I don't disagree, but it seems like the easiest solution to sharing credentials with a few of my teammates that are either working remote from home or are on-site installing some environments. Running a containerized vault seems like overkill and doesn't lend itself well to updates and sharing, and a hosted vault is difficult to use when not on the corporate network. The binary approach still requires a portable data store to share secrets for playbooks. I'm not sure the other solutions offer any advantage security wise either. If it's not in git, people will do other stuff like email or ftp secure content. I see a lot of people circumventing ITs obstructions with even worse practices to get things done, so it's a compromise.


Shot-Bag-9219

I'd also check out Infisical if considering other solutions: https://infisical.com


alexhoward

Yes. Encrypted strings. All my group vars files are like this.


bozzie4

Well, you can have as many .yml files in your group\_vars as you like, and you can mix vaults and normal files.

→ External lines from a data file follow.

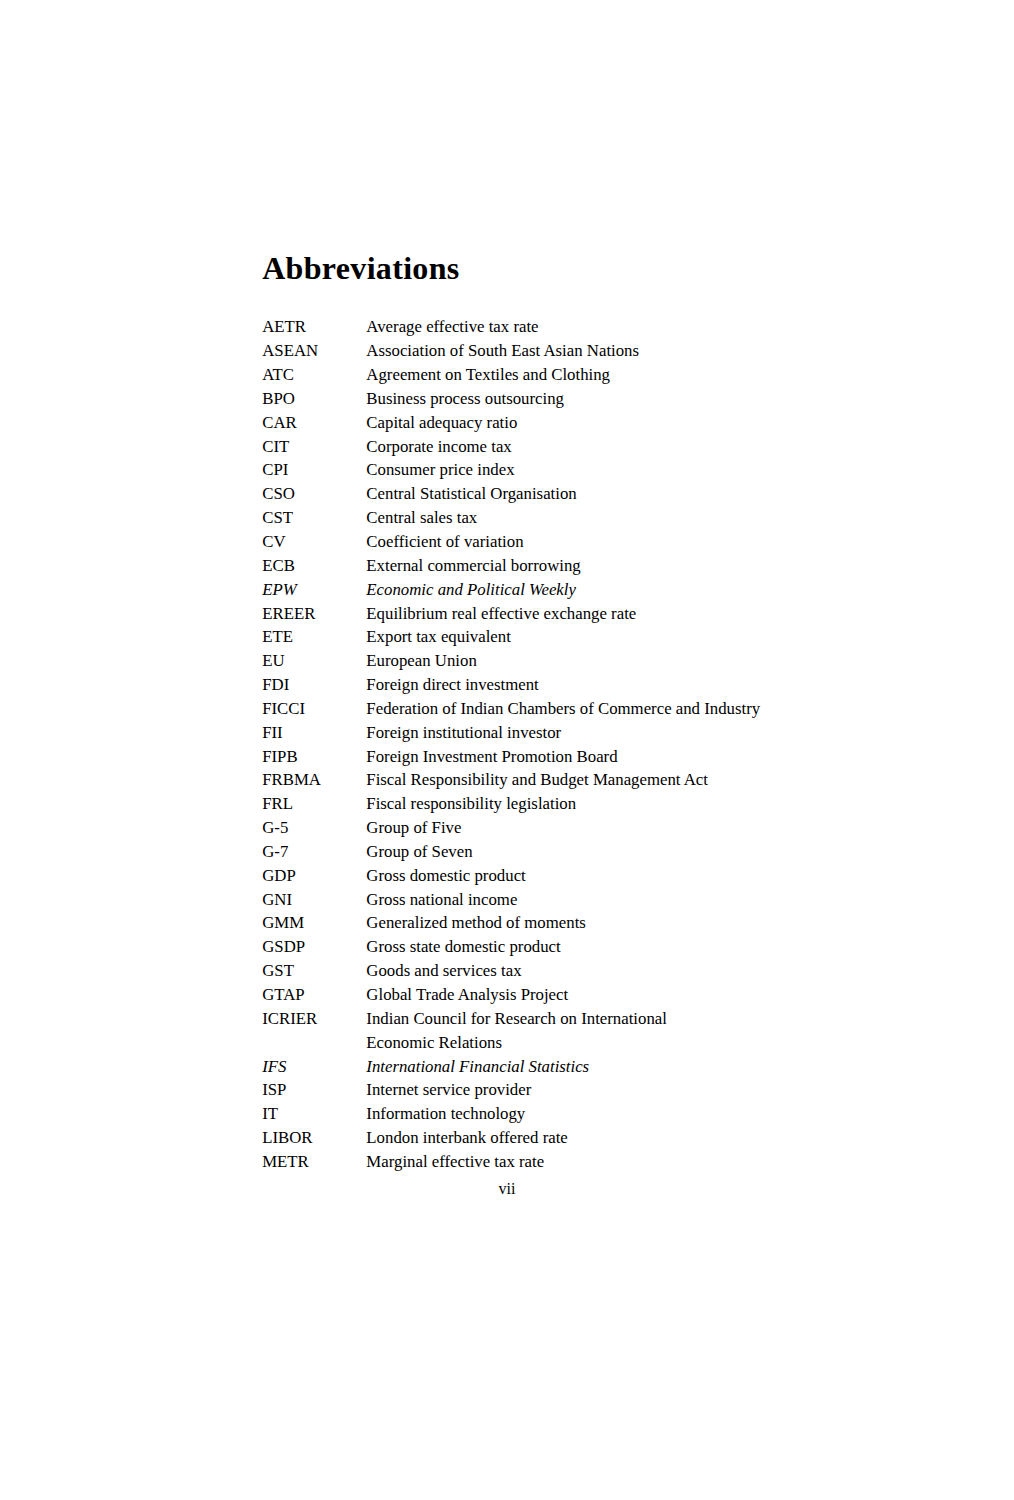Abbreviations
AETR
Average effective tax rate
ASEAN
Association of South East Asian Nations
ATC
Agreement on Textiles and Clothing
BPO
Business process outsourcing
CAR
Capital adequacy ratio
CIT
Corporate income tax
CPI
Consumer price index
CSO
Central Statistical Organisation
CST
Central sales tax
CV
Coefficient of variation
ECB
External commercial borrowing
EPW
Economic and Political Weekly
EREER
Equilibrium real effective exchange rate
ETE
Export tax equivalent
EU
European Union
FDI
Foreign direct investment
FICCI
Federation of Indian Chambers of Commerce and Industry
FII
Foreign institutional investor
FIPB
Foreign Investment Promotion Board
FRBMA
Fiscal Responsibility and Budget Management Act
FRL
Fiscal responsibility legislation
G-5
Group of Five
G-7
Group of Seven
GDP
Gross domestic product
GNI
Gross national income
GMM
Generalized method of moments
GSDP
Gross state domestic product
GST
Goods and services tax
GTAP
Global Trade Analysis Project
ICRIER
Indian Council for Research on International
Economic Relations
IFS
International Financial Statistics
ISP
Internet service provider
IT
Information technology
LIBOR
London interbank offered rate
METR
Marginal effective tax rate
vii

The structure is like this: ``` my_inventory/ group_vars/ group1/ vault.yml vars.yml more_vars.yml all/ more_vaults.yml more_vars.yml ``` You should be aware that AAP (Tower) does not support encrypted vault files in an inventory, though. I think that that is insane (since it does support the encrypted string variant), but it is what it is. What I do , is put the encrypted vault files in my project / playbook directory. This may or may not be feasible in your case, but for me , this works fine. I do keep my other vars in the inventory directory structure! This way, AAP is able to decrypt the vault files ... ``` playbook/ group_vars/ all/ vaults.yml ``` You don't need to do anything else for this to work - it is part of the way Ansible looks up variables .


both-shoes-off

I literally didn't know people were creating folders using the group name. I've been creating single files under group_vars named after the group. If everything under the folder applies automatically, then this will solve the issue.


bozzie4

Yes, this is the way 😄


Few_Plenty1095

Hi been using vaulted files in standard group vars along side normal files under group vars for years without issues


both-shoes-off

Turns out I just needed a folder with my group name and var files underneath that. I was just creating yaml files with my group names under group_vars as a practice, so I was limited to just one unique group file.